## [What is required]
In the rows below, copy out verbatim every line from the one containing "Фотогалерея" through the one containing "中国天气网版权所有，未经书面授权禁止使用", both included. Omit the pictures.

## [Saved entries]
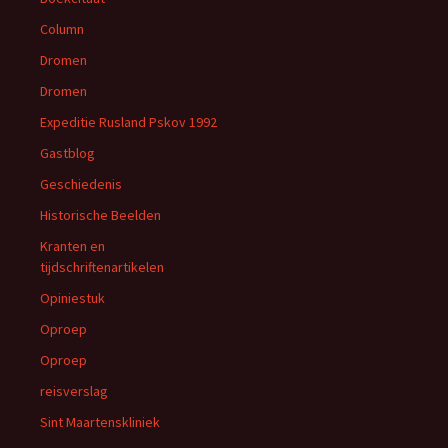
Column
Dromen
Dromen
Expeditie Rusland Pskov 1992
Gastblog
Geschiedenis
Historische Beelden
Kranten en
tijdschriftenartikelen
Opiniestuk
Oproep
Oproep
reisverslag
Sint Maartenskliniek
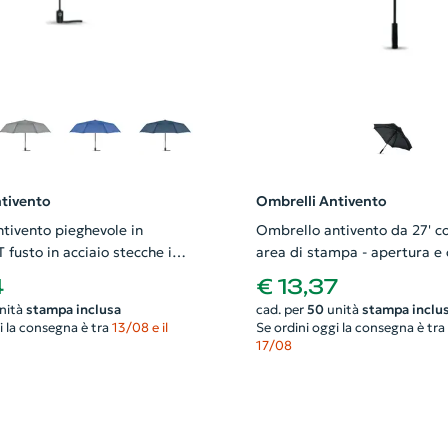
tivento
Ombrelli Antivento
tivento pieghevole in
Ombrello antivento da 27' c
fusto in acciaio stecche in
area di stampa - apertura e 
tro Ø119CM
automatica 190T
4
€ 13,37
nità
stampa inclusa
cad. per
50
unità
stampa inclu
i la consegna è tra
13/08 e il
Se ordini oggi la consegna è tra
17/08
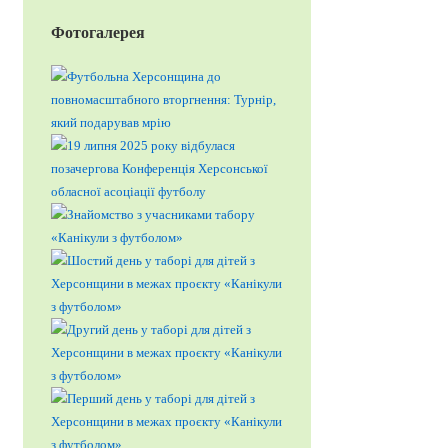
Фотогалерея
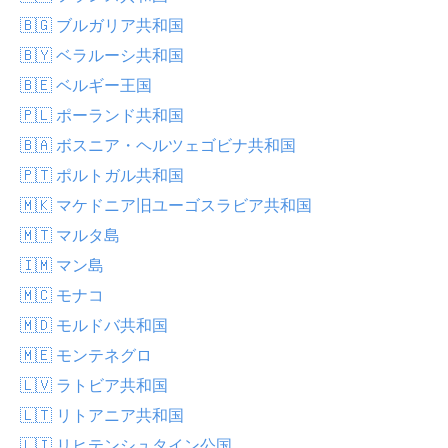
🇧🇬 ブルガリア共和国
🇧🇾 ベラルーシ共和国
🇧🇪 ベルギー王国
🇵🇱 ポーランド共和国
🇧🇦 ボスニア・ヘルツェゴビナ共和国
🇵🇹 ポルトガル共和国
🇲🇰 マケドニア旧ユーゴスラビア共和国
🇲🇹 マルタ島
🇮🇲 マン島
🇲🇨 モナコ
🇲🇩 モルドバ共和国
🇲🇪 モンテネグロ
🇱🇻 ラトビア共和国
🇱🇹 リトアニア共和国
🇱🇮 リヒテンシュタイン公国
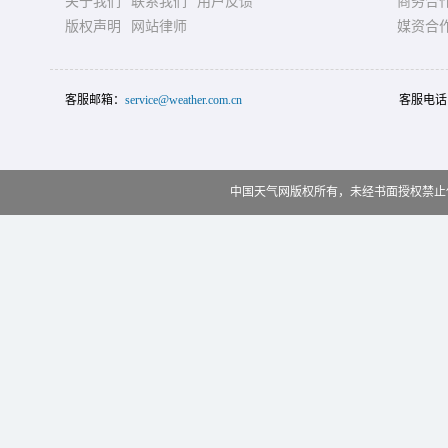
关于我们
联系我们
用户反馈
商务合
版权声明
网站律师
媒资合
客服邮箱：
service@weather.com.cn
客服电话
中国天气网版权所有，未经书面授权禁止使用 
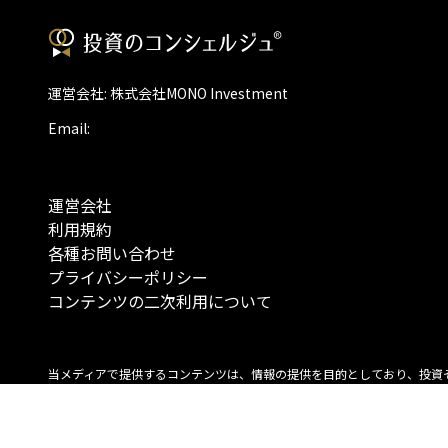
運営会社: 株式会社MONO Investment
Email:
運営会社
利用規約
各種お問い合わせ
プライバシーポリシー
コンテンツの二次利用について
当メディアで提供するコンテンツは、情報の提供を目的としており、投資
行動を勧誘する目的で、作成したものではありません。 銘柄の選択、売買
投資の最終決定は、お客様ご自身でご判断いただきますようお願いいたしま
コンテンツの情報は、弊社が信頼できると判断した情報源から入手したも
が、その情報源の確実性を保証したものではありません。 また、本コンテ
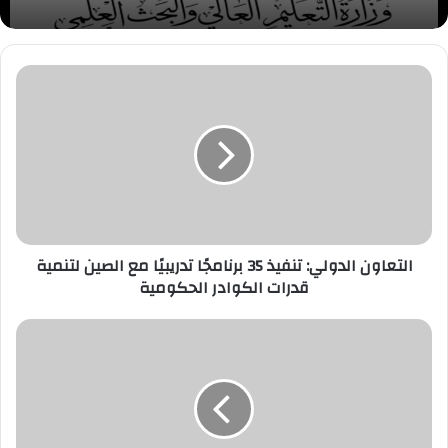
التعاون
التعليم العالي: تنويه مهم للطلاب الحاصلين على
الدولي:
الدبلومة الأمريكية (Cognia) بالمملكة العربية
تنفيذ
السعودية
35
برنامجًا
تدريبيًا
مع
الصين
لتنمية
قدرات
التعاون الدولي: تنفيذ 35 برنامجًا تدريبيًا مع الصين لتنمية
الكوادر
قدرات الكوادر الحكومية
الحكومية
أستعدادا
للموسم
الشتوي....
محطات
إنتاج
وغربلة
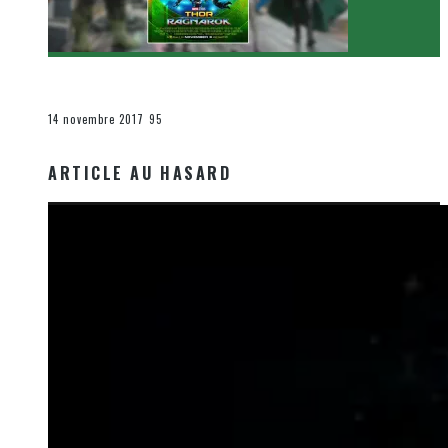
[Critique Film] Thor : Ragnarok de Taika Waititi
Le cinéma et la télévision
14 novembre 2017
95
ARTICLE AU HASARD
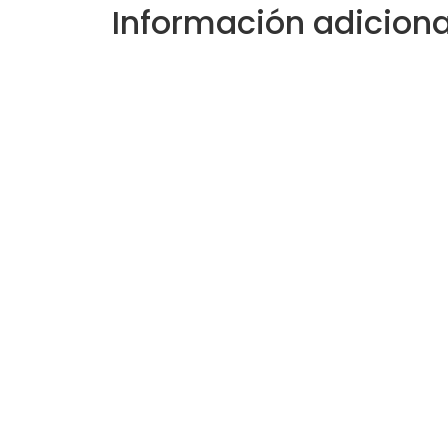
Información adiciona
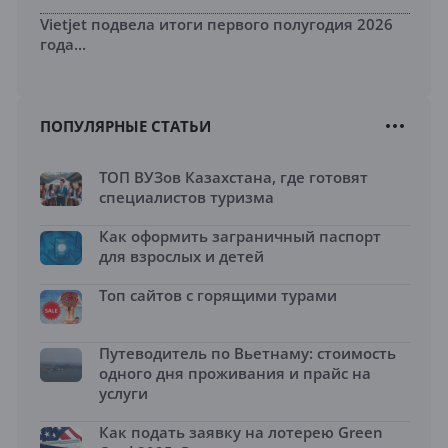
Vietjet подвела итоги первого полугодия 2026
года...
ПОПУЛЯРНЫЕ СТАТЬИ
ТОП ВУЗов Казахстана, где готовят
специалистов туризма
Как оформить заграничный паспорт
для взрослых и детей
Топ сайтов с горящими турами
Путеводитель по Вьетнаму: стоимость
одного дня проживания и прайс на
услуги
Как подать заявку на лотерею Green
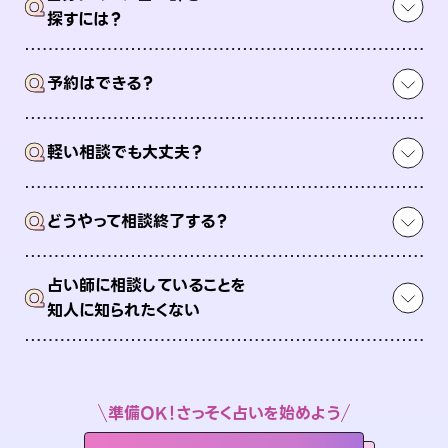
Q
探すには？
Q
予約はできる？
Q
軽い相談でも大丈夫？
Q
どうやって相談終了する？
占い師に相談していることを
Q
知人に知られたくない
準備OK！さっそく占いを始めよう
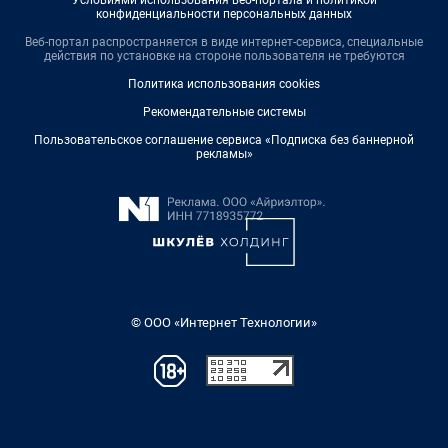
Условиями использования веб-портала и политикой
конфиденциальности персональных данных
Веб-портал распространяется в виде интернет-сервиса, специальные
действия по установке на стороне пользователя не требуются
Политика использования cookies
Рекомендательные системы
Пользовательское соглашение сервиса «Подписка без баннерной
рекламы»
© ООО «Интернет Технологии»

## [Solved problem]
Фотогалерея
🇧🇬 ブルガリア共和国
🇧🇾 ベラルーシ共和国
🇧🇪 ベルギー王国
🇵🇱 ポーランド共和国
🇧🇦 ボスニア・ヘルツェゴビナ共和国
🇵🇹 ポルトガル共和国
🇲🇰 マケドニア旧ユーゴスラビア共和国
🇲🇹 マルタ島
🇮🇲 マン島
🇲🇨 モナコ
🇲🇩 モルドバ共和国
🇲🇪 モンテネグロ
🇱🇻 ラトビア共和国
🇱🇹 リトアニア共和国
🇱🇮 リヒテンシュタイン公国
关于我们
联系我们
用户反馈
商务合
版权声明
网站律师
媒资合
客服邮箱：
service@weather.com.cn
客服电话
中国天气网版权所有，未经书面授权禁止使用 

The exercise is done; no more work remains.